╭─ SUPPLIED RECORDS

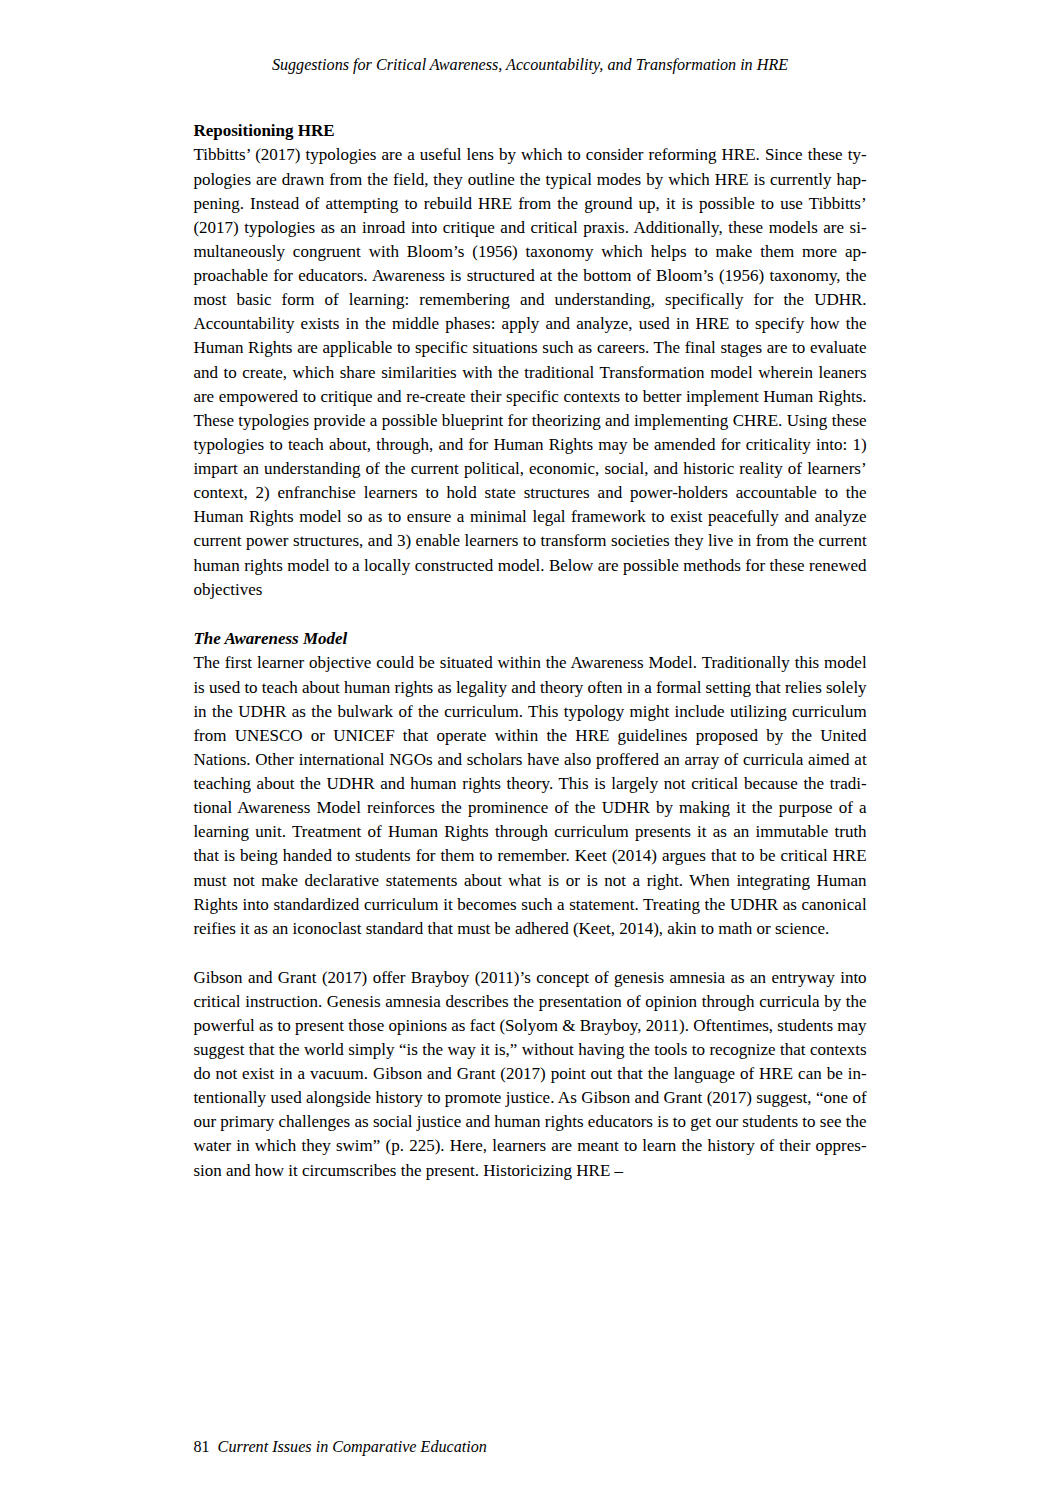Suggestions for Critical Awareness, Accountability, and Transformation in HRE
Repositioning HRE
Tibbitts’ (2017) typologies are a useful lens by which to consider reforming HRE. Since these typologies are drawn from the field, they outline the typical modes by which HRE is currently happening. Instead of attempting to rebuild HRE from the ground up, it is possible to use Tibbitts’ (2017) typologies as an inroad into critique and critical praxis. Additionally, these models are simultaneously congruent with Bloom’s (1956) taxonomy which helps to make them more approachable for educators. Awareness is structured at the bottom of Bloom’s (1956) taxonomy, the most basic form of learning: remembering and understanding, specifically for the UDHR. Accountability exists in the middle phases: apply and analyze, used in HRE to specify how the Human Rights are applicable to specific situations such as careers. The final stages are to evaluate and to create, which share similarities with the traditional Transformation model wherein leaners are empowered to critique and re-create their specific contexts to better implement Human Rights. These typologies provide a possible blueprint for theorizing and implementing CHRE. Using these typologies to teach about, through, and for Human Rights may be amended for criticality into: 1) impart an understanding of the current political, economic, social, and historic reality of learners’ context, 2) enfranchise learners to hold state structures and power-holders accountable to the Human Rights model so as to ensure a minimal legal framework to exist peacefully and analyze current power structures, and 3) enable learners to transform societies they live in from the current human rights model to a locally constructed model. Below are possible methods for these renewed objectives
The Awareness Model
The first learner objective could be situated within the Awareness Model. Traditionally this model is used to teach about human rights as legality and theory often in a formal setting that relies solely in the UDHR as the bulwark of the curriculum. This typology might include utilizing curriculum from UNESCO or UNICEF that operate within the HRE guidelines proposed by the United Nations. Other international NGOs and scholars have also proffered an array of curricula aimed at teaching about the UDHR and human rights theory. This is largely not critical because the traditional Awareness Model reinforces the prominence of the UDHR by making it the purpose of a learning unit. Treatment of Human Rights through curriculum presents it as an immutable truth that is being handed to students for them to remember. Keet (2014) argues that to be critical HRE must not make declarative statements about what is or is not a right. When integrating Human Rights into standardized curriculum it becomes such a statement. Treating the UDHR as canonical reifies it as an iconoclast standard that must be adhered (Keet, 2014), akin to math or science.
Gibson and Grant (2017) offer Brayboy (2011)’s concept of genesis amnesia as an entryway into critical instruction. Genesis amnesia describes the presentation of opinion through curricula by the powerful as to present those opinions as fact (Solyom & Brayboy, 2011). Oftentimes, students may suggest that the world simply “is the way it is,” without having the tools to recognize that contexts do not exist in a vacuum. Gibson and Grant (2017) point out that the language of HRE can be intentionally used alongside history to promote justice. As Gibson and Grant (2017) suggest, “one of our primary challenges as social justice and human rights educators is to get our students to see the water in which they swim” (p. 225). Here, learners are meant to learn the history of their oppression and how it circumscribes the present. Historicizing HRE –
81 Current Issues in Comparative Education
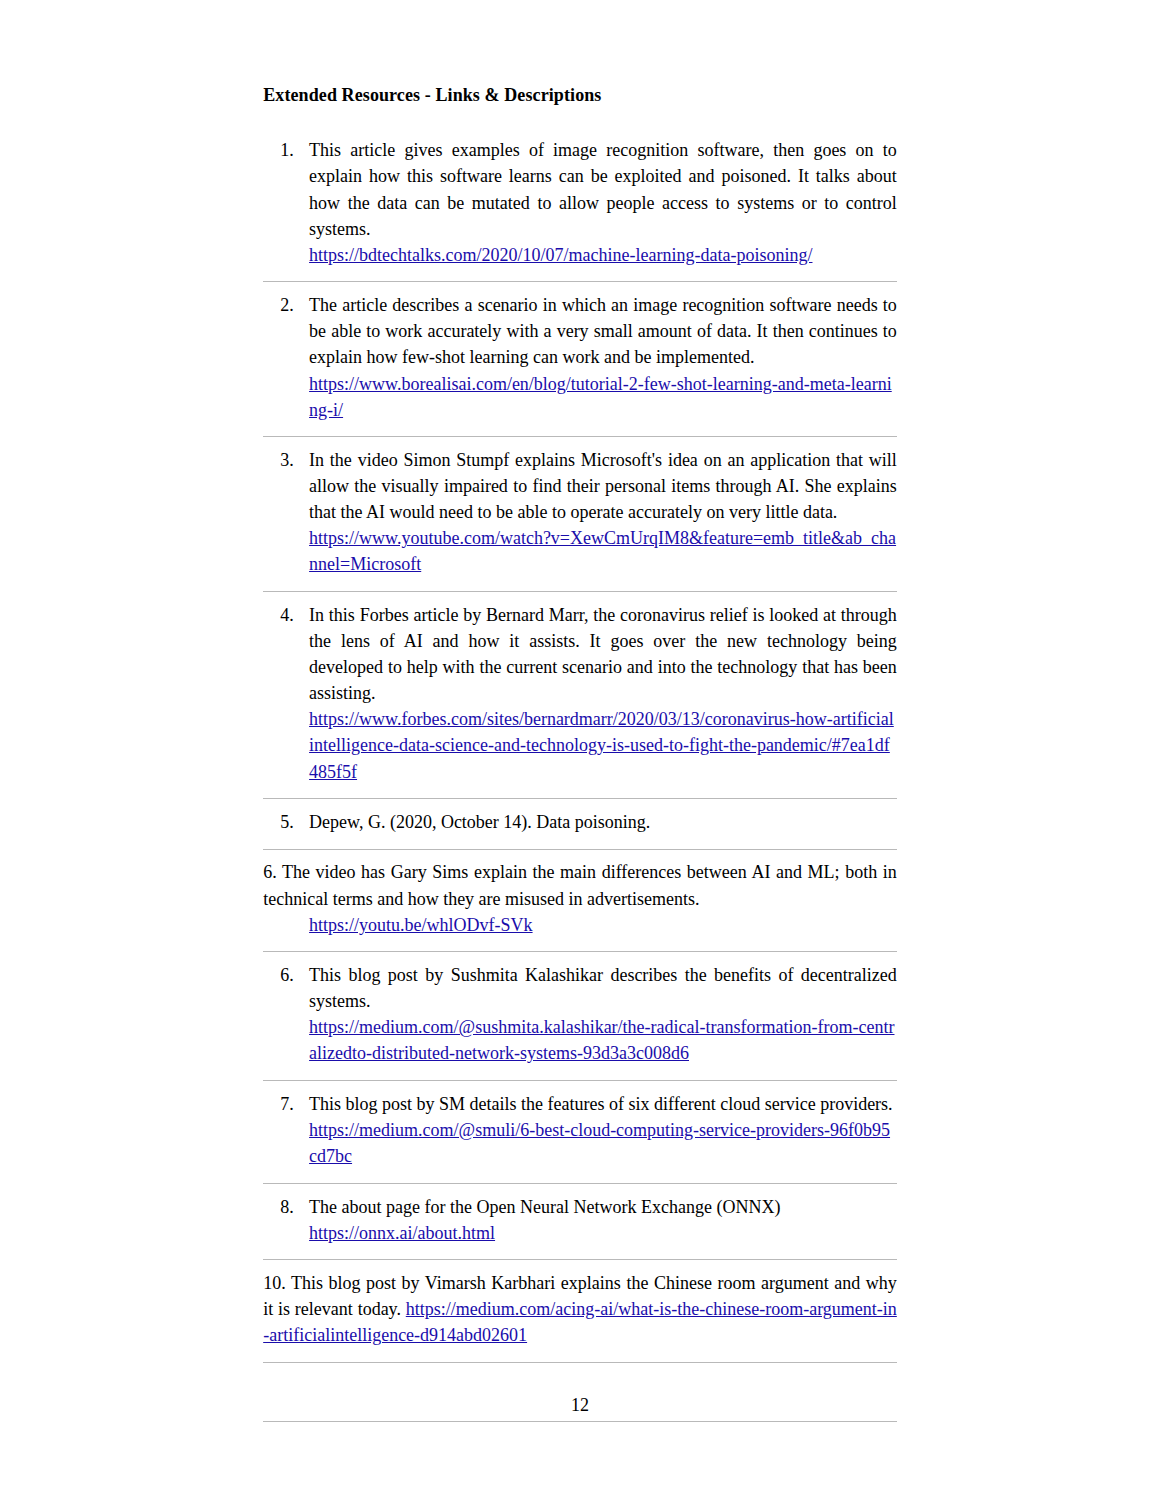Extended Resources - Links & Descriptions
This article gives examples of image recognition software, then goes on to explain how this software learns can be exploited and poisoned. It talks about how the data can be mutated to allow people access to systems or to control systems. https://bdtechtalks.com/2020/10/07/machine-learning-data-poisoning/
The article describes a scenario in which an image recognition software needs to be able to work accurately with a very small amount of data. It then continues to explain how few-shot learning can work and be implemented. https://www.borealisai.com/en/blog/tutorial-2-few-shot-learning-and-meta-learning-i/
In the video Simon Stumpf explains Microsoft's idea on an application that will allow the visually impaired to find their personal items through AI. She explains that the AI would need to be able to operate accurately on very little data. https://www.youtube.com/watch?v=XewCmUrqIM8&feature=emb_title&ab_channel=Microsoft
In this Forbes article by Bernard Marr, the coronavirus relief is looked at through the lens of AI and how it assists. It goes over the new technology being developed to help with the current scenario and into the technology that has been assisting. https://www.forbes.com/sites/bernardmarr/2020/03/13/coronavirus-how-artificialintelligence-data-science-and-technology-is-used-to-fight-the-pandemic/#7ea1df485f5f
Depew, G. (2020, October 14). Data poisoning.
6. The video has Gary Sims explain the main differences between AI and ML; both in technical terms and how they are misused in advertisements. https://youtu.be/whlODvf-SVk
This blog post by Sushmita Kalashikar describes the benefits of decentralized systems. https://medium.com/@sushmita.kalashikar/the-radical-transformation-from-centralizedto-distributed-network-systems-93d3a3c008d6
This blog post by SM details the features of six different cloud service providers. https://medium.com/@smuli/6-best-cloud-computing-service-providers-96f0b95cd7bc
The about page for the Open Neural Network Exchange (ONNX) https://onnx.ai/about.html
10. This blog post by Vimarsh Karbhari explains the Chinese room argument and why it is relevant today. https://medium.com/acing-ai/what-is-the-chinese-room-argument-in-artificialintelligence-d914abd02601
12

╰─

> [EXERCISE DETAILS]:
What is the number of lines above that contain the string "poisoning"? Answer with that number only.

> [EXPECTED ANSWER]:
2